Frustration fallout after EastEnders declines Olympic Park move

Faith, EastEnders

EastEnders this week: Faith has found herself homeless. Photograph: BBC

Powered by Guardian.co.ukThis article titled “Frustration fallout after EastEnders declines Olympic Park move” was written by Dave Hill, for guardian.co.uk on Tuesday 20th September 2011 09.16 UTC

Five days after news broke that the Queen Vic, Albert Square and the entire EastEnders world would not be relocating from Elstree in Hertfordshire to, well, the East End in the form of the Olympic Park broadcast centre after the Games, frustration fallout still pollutes the atmosphere.

“Everything possible was done to help the BBC,” sighed one disappointed insider. “This had been going on for the best part of a year. They were happy with the financing. Mark Thompson [the director general] really wanted it to happen. There were architect’s drawings, everything. City Airport had even agreed to divert flights because they were worried about noise when they were filming scenes outside.”

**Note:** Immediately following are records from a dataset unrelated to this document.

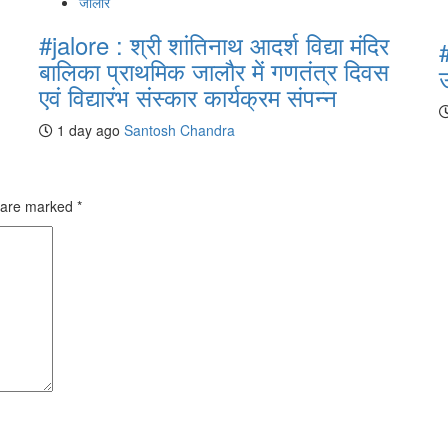
जालोर
#jalore : श्री शांतिनाथ आदर्श विद्या मंदिर
बालिका प्राथमिक जालौर में गणतंत्र दिवस
एवं विद्यारंभ संस्कार कार्यक्रम संपन्न
1 day ago
Santosh Chandra
s are marked
*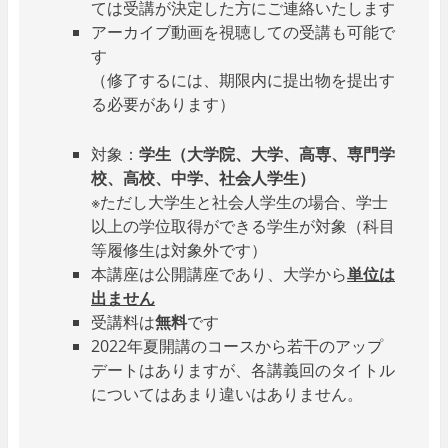
ては受講が決定した方にご連絡いたします
アーカイブ動画を視聴しての受講も可能で
す
（修了するには、期限内に提出物を提出す
る必要があります）
対象：
学生（大学院、大学、高専、専門学
校、高校、中学、社会人学生）
※ただし大学生と社会人学生の場合、学士
以上の学位取得ができる学生が対象（科目
等履修生は対象外です）
本講座は公開講座であり、大学から
単位は
出ません
受講料は
無料
です
2022年夏開講のコースから若干のアップ
デートはありますが、各講義回のタイトル
についてはあまり違いはありません。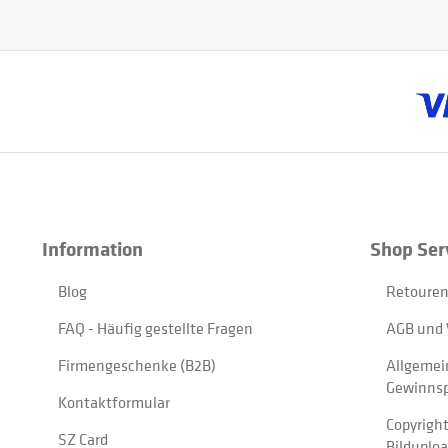
Information
Shop Ser
Blog
Retouren
FAQ - Häufig gestellte Fragen
AGB und 
Firmengeschenke (B2B)
Allgemei
Gewinnsp
Kontaktformular
Copyrigh
SZ Card
Bilduplo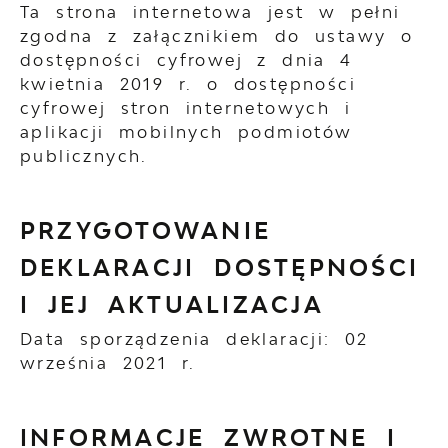
Ta strona internetowa jest w pełni
zgodna z załącznikiem do ustawy o
dostępności cyfrowej z dnia 4
kwietnia 2019 r. o dostępności
cyfrowej stron internetowych i
aplikacji mobilnych podmiotów
publicznych.
PRZYGOTOWANIE
DEKLARACJI DOSTĘPNOŚCI
I JEJ AKTUALIZACJA
Data sporządzenia deklaracji:
02
września 2021 r.
INFORMACJE ZWROTNE I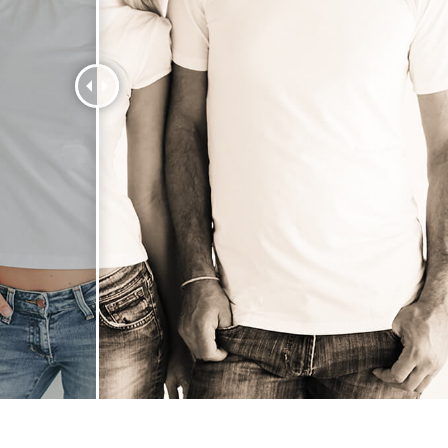
alokuvien muokkaus
Korujen valokuvien muokkaus
AI-koulutusdata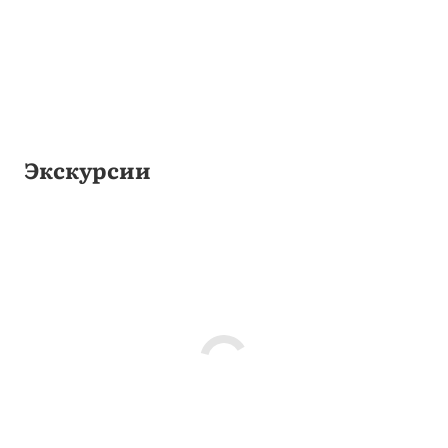
Экскурсии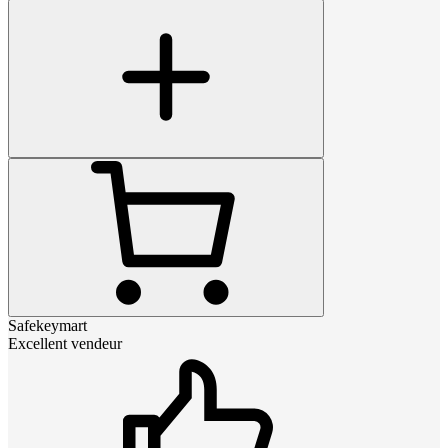
Safekeymart
Excellent vendeur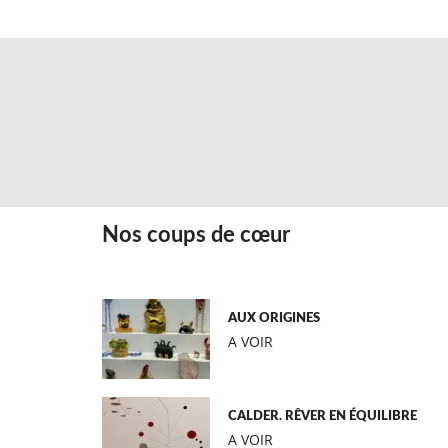
Nos coups de cœur
AUX ORIGINES
A VOIR
CALDER. RÊVER EN ÉQUILIBRE
A VOIR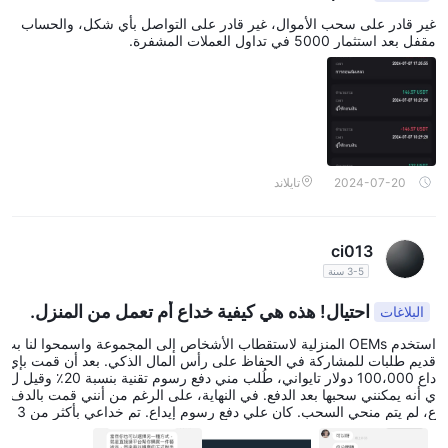
إجراءات الأمان:
سياسة الخصوصية
تضمن
لدى TMX حماية بيانات
غير قادر على سحب الأموال، غير قادر على التواصل بأي شكل، والحساب
العملاء من خلال إجراءات أمان قوية تشمل التشفير المتقدم وتخزين
مقفل بعد استثمار 5000 في تداول العملات المشفرة.
البيانات الآمن والتدقيق الأمني الدوري وضوابط الوصول الصارمة. تحمي
هذه البروتوكولات المعلومات الحساسة، مما يضمن السرية والنزاهة مع
الامتثال للمعايير التنظيمية وأفضل الممارسات في أمان البيانات.
في النهاية، فإن الاختيار في التداول مع TMX هو قرار شخصي. من المهم
تقييم المخاطر والفوائد بدقة قبل التوصل إلى استنتاج.
2024-07-20
تايلاند
أدوات السوق
يقدم TMX مجموعة شاملة من المشتقات عبر فئات الأصول المختلفة،
لتلبية احتياجات المستثمرين والتجار المتنوعة.
ci013
مشتقات أسعار الفائدة
3-5 سنة
في
، يوفرون عقود الآجل مثل عقود الآجل لمدة
شهر واحد لمؤشر CORRA، وعقود الآجل لمدة ثلاثة أشهر لقبول
احتيال! هذه هي كيفية خداع أم تعمل من المنزل.
البلاغات
المصرفيين الكنديين، وعقود الآجل لسندات حكومة كندا لفترات زمنية
استخدم OEMs المنزلية لاستقطاب الأشخاص إلى المجموعة واسمحوا لنا بت
مختلفة. بالإضافة إلى ذلك، توفر الخيارات على هذه العقود مرونة إضافية.
قديم طلبات للمشاركة في الحفاظ على رأس المال الذكي. بعد أن قمت بإي
مشتقات الأسهم
في
، يقدم TMX خيارات على الأسهم، بما في ذلك
داع 100،000 دولار تايواني، طُلب مني دفع رسوم تقنية بنسبة 20٪ وقيل ل
ي أنه يمكنني سحبها بعد الدفع. في النهاية، على الرغم من أنني قمت بالدف
خيارات الأسهم الأسبوعية وخيارات صناديق التداول المتبادل (ETF)،
ع، لم يتم منحي السحب. كان علي دفع رسوم إيداع. تم خداعي بأكثر من 3
بالإضافة إلى عقود الآجل على الأسهم.
50،000 دولار تايواني! يتم تحديث موقع البلاتفورم مرة واحدة في الأسبوع.
لا أعرف كم عدد الأشخاص الذين تم خداعهم! http://hre.marketrwq.co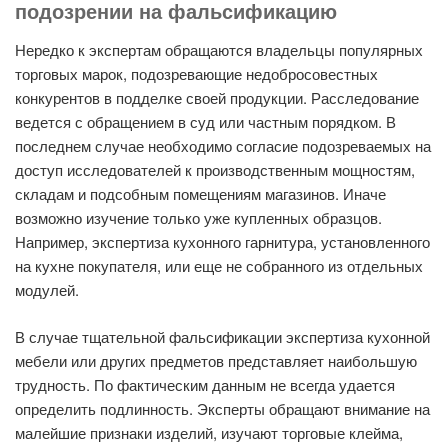
подозрении на фальсификацию
Нередко к экспертам обращаются владельцы популярных
торговых марок, подозревающие недобросовестных
конкурентов в подделке своей продукции. Расследование
ведется с обращением в суд или частным порядком. В
последнем случае необходимо согласие подозреваемых на
доступ исследователей к производственным мощностям,
складам и подсобным помещениям магазинов. Иначе
возможно изучение только уже купленных образцов.
Например, экспертиза кухонного гарнитура, установленного
на кухне покупателя, или еще не собранного из отдельных
модулей.
В случае тщательной фальсификации экспертиза кухонной
мебели или других предметов представляет наибольшую
трудность. По фактическим данным не всегда удается
определить подлинность. Эксперты обращают внимание на
малейшие признаки изделий, изучают торговые клейма,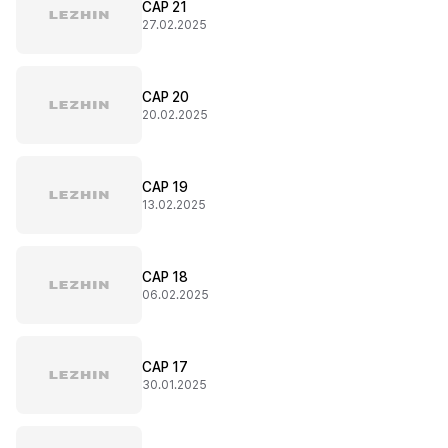
CAP 21
27.02.2025
CAP 20
20.02.2025
CAP 19
13.02.2025
CAP 18
06.02.2025
CAP 17
30.01.2025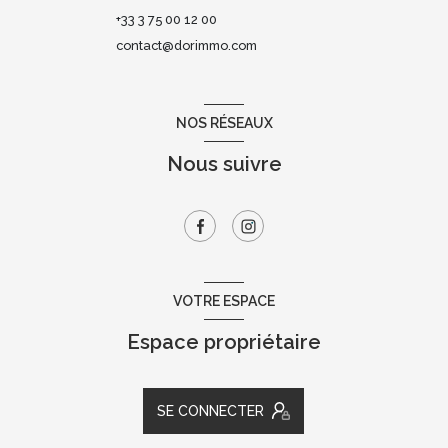
+33 3 75 00 12 00
contact@dorimmo.com
NOS RÉSEAUX
Nous suivre
VOTRE ESPACE
Espace propriétaire
SE CONNECTER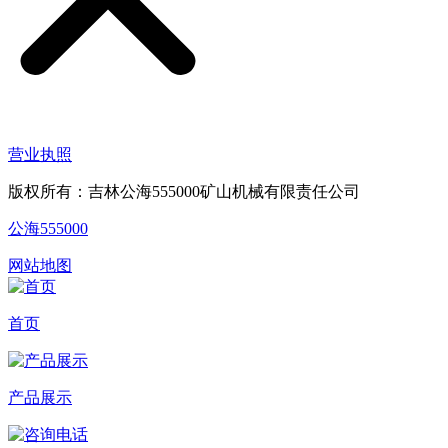
营业执照
版权所有：吉林公海555000矿山机械有限责任公司
公海555000
网站地图
首页
产品展示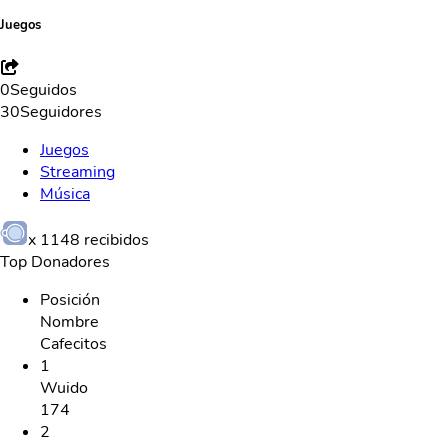
Juegos
0
Seguidos
30
Seguidores
Juegos
Streaming
Música
x
1148
recibidos
Top Donadores
Posición
Nombre
Cafecitos
1
Wuido
174
2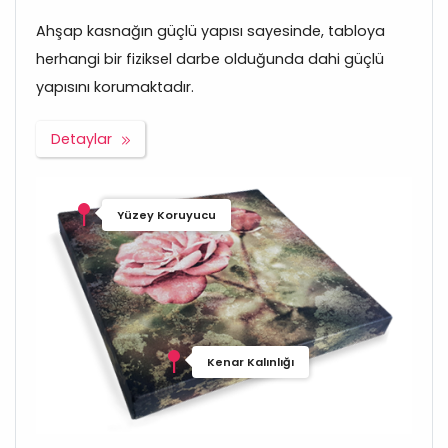
Ahşap kasnağın güçlü yapısı sayesinde, tabloya
herhangi bir fiziksel darbe olduğunda dahi güçlü
yapısını korumaktadır.
Detaylar
Yüzey Koruyucu
Kenar Kalınlığı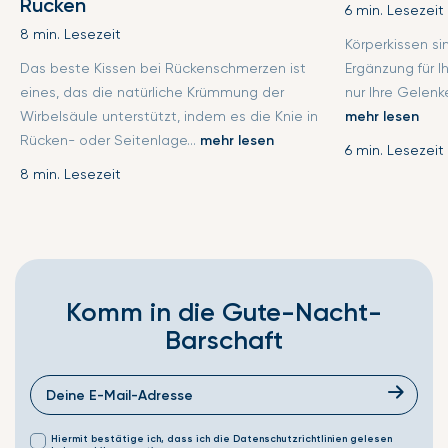
Rücken
6 min. Lesezeit
8 min. Lesezeit
Körperkissen s
Das beste Kissen bei Rückenschmerzen ist
Ergänzung für I
eines, das die natürliche Krümmung der
nur Ihre Gelenke
Wirbelsäule unterstützt, indem es die Knie in
mehr lesen
Rücken- oder Seitenlage...
mehr lesen
6 min. Lesezeit
8 min. Lesezeit
Komm in die Gute-Nacht-
Barschaft
Hiermit bestätige ich, dass ich die Datenschutzrichtlinien gelesen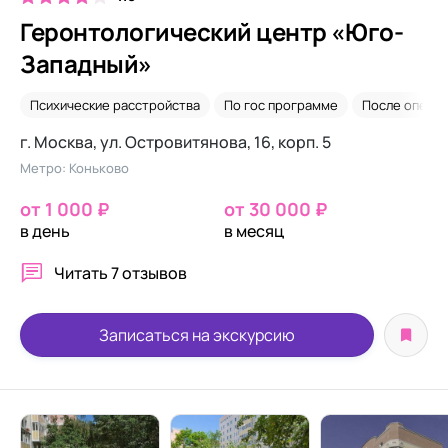
Геронтологический центр «Юго-
Западный»
Психические расстройства
По гос программе
После опера
г. Москва, ул. Островитянова, 16, корп. 5
Метро: Коньково
от 1 000 ₽
от 30 000 ₽
в день
в месяц
Читать
7 отзывов
Записаться на экскурсию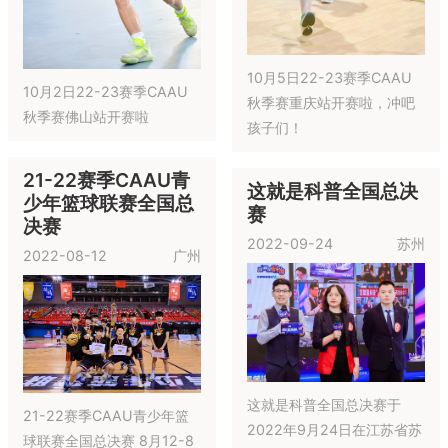
2022-11-13
常州
2022 YONEX尤尼克斯常州
市“奥健杯”羽毛球亲子嘉年华
于11月13日在江苏省常州市
钟楼区中天钢铁体育馆举行
通过游戏化训练方式，培养
22-23赛季CAAU北
京站秋季赛
学员运动兴趣和习惯、提高
身体素质和免疫力、初步掌
2022-11-05
北京
握篮球基本技术、感受篮球
运动快乐的同时塑造更加阳
启明星杯·2022-23
光积极的性格
赛季ESBA全国篮球
联赛—青岛站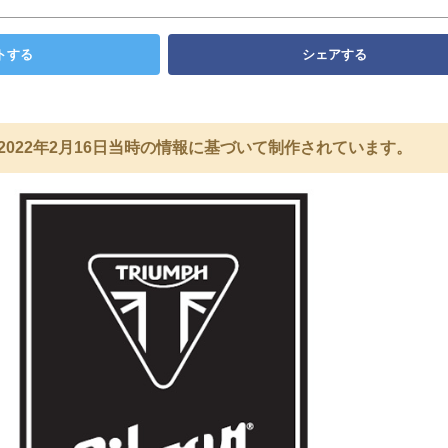
トする
シェアする
2022年2月16日当時の情報に基づいて制作されています。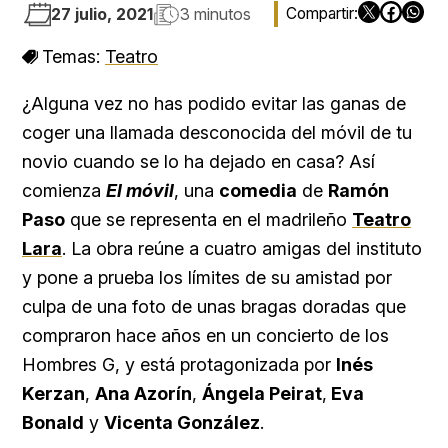
27 julio, 2021
3 minutos
Temas:
Teatro
¿Alguna vez no has podido evitar las ganas de
coger una llamada desconocida del móvil de tu
novio cuando se lo ha dejado en casa? Así
comienza
El móvil
, una
comedia
de
Ramón
Paso
que se representa en el madrileño
Teatro
Lara
. La obra reúne a cuatro amigas del instituto
y pone a prueba los límites de su amistad por
culpa de una foto de unas bragas doradas que
compraron hace años en un concierto de los
Hombres G, y está protagonizada por
Inés
Kerzan
,
Ana Azorín
,
Ángela Peirat
,
Eva
Bonald
y
Vicenta González
.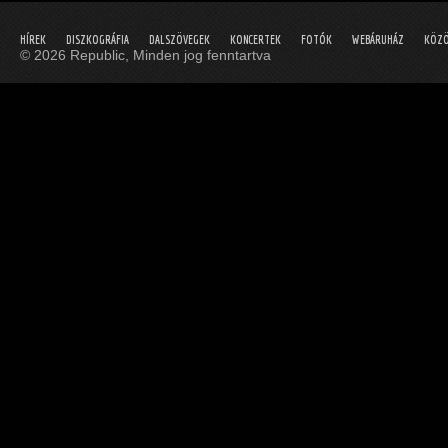
HÍREK
DISZKOGRÁFIA
DALSZÖVEGEK
KONCERTEK
FOTÓK
WEBÁRUHÁZ
KÖZÖ
© 2026 Republic, Minden jog fenntartva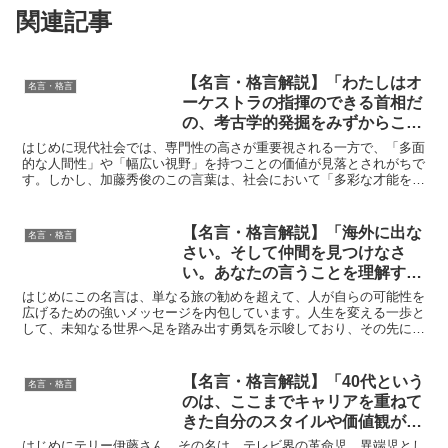
関連記事
【名言・格言解説】「わたしはオ
名言・格言
ーケストラの指揮のできる首相だ
の、考古学的発掘をみずからここ
ろみる実業家だのといった、はば
はじめに現代社会では、専門性の高さが重要視される一方で、「多面
の広い大きな人物のいる社会は、
的な人間性」や「幅広い視野」を持つことの価値が見落とされがちで
す。しかし、加藤秀俊のこの言葉は、社会において「多彩な才能を持
ほんとうに学問だの知識だのがた
つ人々」がどれほど重要であるかを示しています。例えば、...
のしく生きている社会なのではな
いかと思う。そしてそんなふうに
【名言・格言解説】「海外に出な
名言・格言
多面的な人間をそだてる社会は、
さい。そして仲間を見つけなさ
きっといい社会なのだろうと思
い。あなたの言うことを理解する
う。」by 加藤 秀俊の深い意味と
人が必ず現れます。」by 菊竹 清
はじめにこの名言は、単なる旅の勧めを超えて、人が自らの可能性を
得られる教訓
訓の深い意味と得られる教訓
広げるための強いメッセージを内包しています。人生を変える一歩と
して、未知なる世界へ足を踏み出す勇気を示唆しており、その先に自
分を理解し共鳴してくれる仲間との出会いが待っているとい...
【名言・格言解説】「40代という
名言・格言
のは、ここまでキャリアを重ねて
きた自分のスタイルや価値観が武
器。」by テリー伊藤の深い意味
はじめにテリー伊藤さん。その名は、テレビ界の革命児、異端児とし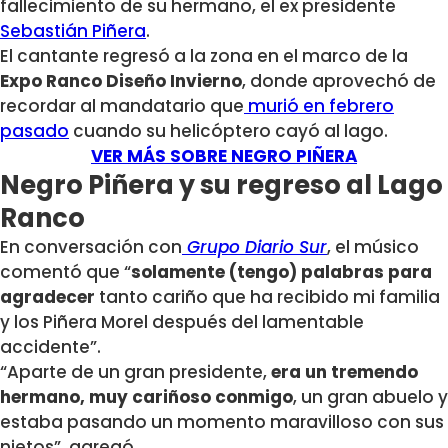
fallecimiento de su hermano, el ex presidente
Sebastián Piñera
.
El cantante regresó a la zona en el marco de la
Expo Ranco Diseño Invierno
, donde aprovechó de
recordar al mandatario que
murió en febrero
pasado
cuando su helicóptero cayó al lago.
VER MÁS SOBRE NEGRO PIÑERA
Negro Piñera y su regreso al Lago
Ranco
En conversación con
Grupo Diario Sur
, el músico
comentó que “
solamente (tengo) palabras para
agradecer
tanto cariño que ha recibido mi familia
y los Piñera Morel después del lamentable
accidente”.
“Aparte de un gran presidente,
era un tremendo
hermano, muy cariñoso conmigo
, un gran abuelo y
estaba pasando un momento maravilloso con sus
nietos”, agregó.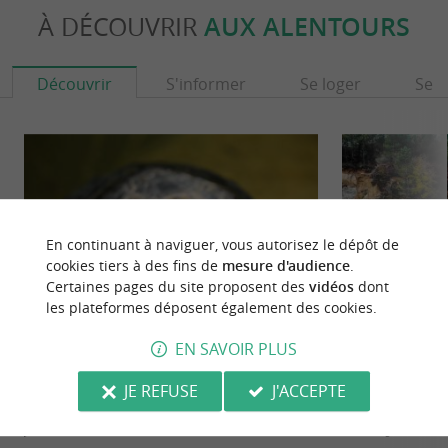
À DÉCOUVRIR
AUX ALENTOURS
Découvrir
S'informer
Se loger
Se r
En continuant à naviguer, vous autorisez le dépôt de
cookies tiers à des fins de
mesure d'audience
.
Certaines pages du site proposent des
vidéos
dont
les plateformes déposent également des cookies.
EN SAVOIR PLUS
Chemins des Cistudes
Kaolune Carrière 
Sur la commune de Saint-Aigulin, au cœur de la
Le site touristiqu
JE REFUSE
J'ACCEPTE
Haute Saintonge, les Chemins des Cistudes vous
avec son décor lun
permettent ...
saintongeaise, vous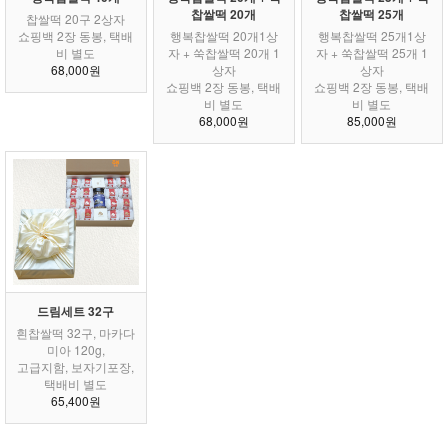
찹쌀떡 20개
찹쌀떡 25개
찹쌀떡 20구 2상자
쇼핑백 2장 동봉, 택배
행복찹쌀떡 20개1상
행복찹쌀떡 25개1상
비 별도
자 + 쑥찹쌀떡 20개 1
자 + 쑥찹쌀떡 25개 1
68,000원
상자
상자
쇼핑백 2장 동봉, 택배
쇼핑백 2장 동봉, 택배
비 별도
비 별도
68,000원
85,000원
드림세트 32구
흰찹쌀떡 32구, 마카다
미아 120g,
고급지함, 보자기포장,
택배비 별도
65,400원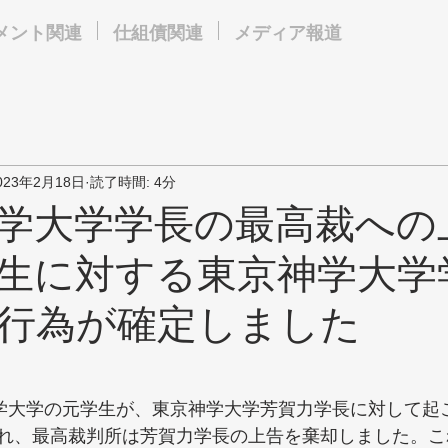
メント関連
仕組債関連
メディア報道
023年2月18日
読了時間: 4分
学大学学長の最高裁への
生に対する東京神学大学
行為が確定しました
神学大学の元学生が、東京神学大学芳賀力学長に対して起
れ、最高裁判所は芳賀力学長の上告を棄却しました。こ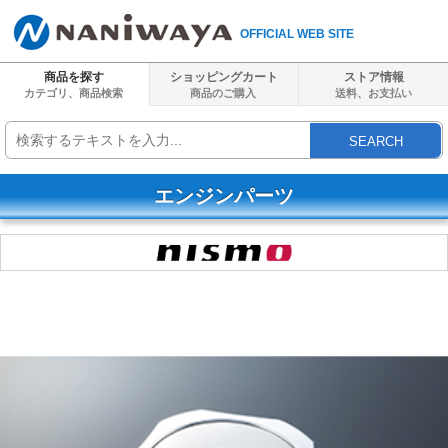
OFFICIAL WEB SITE
商品を探す
ショッピングカート
ストア情報
カテゴリ、商品検索
商品のご購入
送料、
お支払い
SEARCH
エンジンパーツ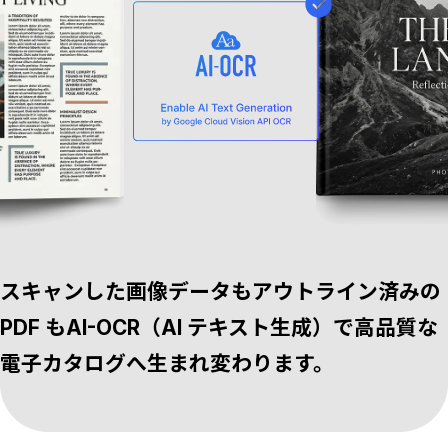
スキャンした画像データもアウトライン済みの
PDF も
AI-OCR（AI テキスト生成）
で高品質な
電子カタログへ生まれ変わります。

According to this account a series of technical objections were raised and addressed, raised and addressed, raised and addressed until, finally, the objection-raisers prevailed. “It was something to do with a wall being in the wrong place,” said my source, still frayed from the whole affair. The BBC, no doubt, sees the matter differently but the blow of its withdrawal is the heavier for coming rather late.

The OPLC must now go ahead with formally marketing both the 62,000 square metres of the broadcast centre and the 29,000 of the neighbouring press centre without a prestigious “anchor tenant” in the larger of the two to make the whole lot seem more appealing. There’s a stonking great car park too.

I’m told the Beeb had been negotiating to take about one third of the ground floor of the broadcast centre, plus outside space. It was stressed to me that the building has attracted other desirable suitors after “expressions of interest” were sought a year ago, but that these had necessarily been somewhat neglected in the effort to get Auntie in the bag.

In the freesheet of Hackney council, which is desperate for the buildings to house a media hub and creative industries standing companionably across the water from the art galleries of Hackney Wick, local mayor Jules Pipe wryly notes that the BBC can make Doctor Who in Cardiff but not EastEnders in East London. The park is even to have the postcode E20, same as the fictional Walford where EastEnders is set. The full story has yet to emerge, but it does seem a shame that the Corporation deal didn’t go through.

Meanwhile, others bits of the post-Games landscape are starting to take shape in the mist. Next month, the site for the first of those five future neighbourhoods that were named by the public will be taken to the property market to see who wants to buy. It’s the gestating Chobham Manor, which will lie between the athletes village and the velodrome (see the trio of turquoise blocks in the north-east of the park on the “development areas” version of the OPLC’s interactive map).

The OPLC confirms that the possibility of the Chobham Manor site being made a community land trust is being explored “very seriously,” though nothing’s been decided yet. The attraction of CLTs is that they separate the land value from that of the buildings constructed on it, which enables the price of properties to be held down to genuinely affordable levels for generations. Around 800 homes will eventually be built there. It seems that Ian Beale and Dot Branning will not be among the residents.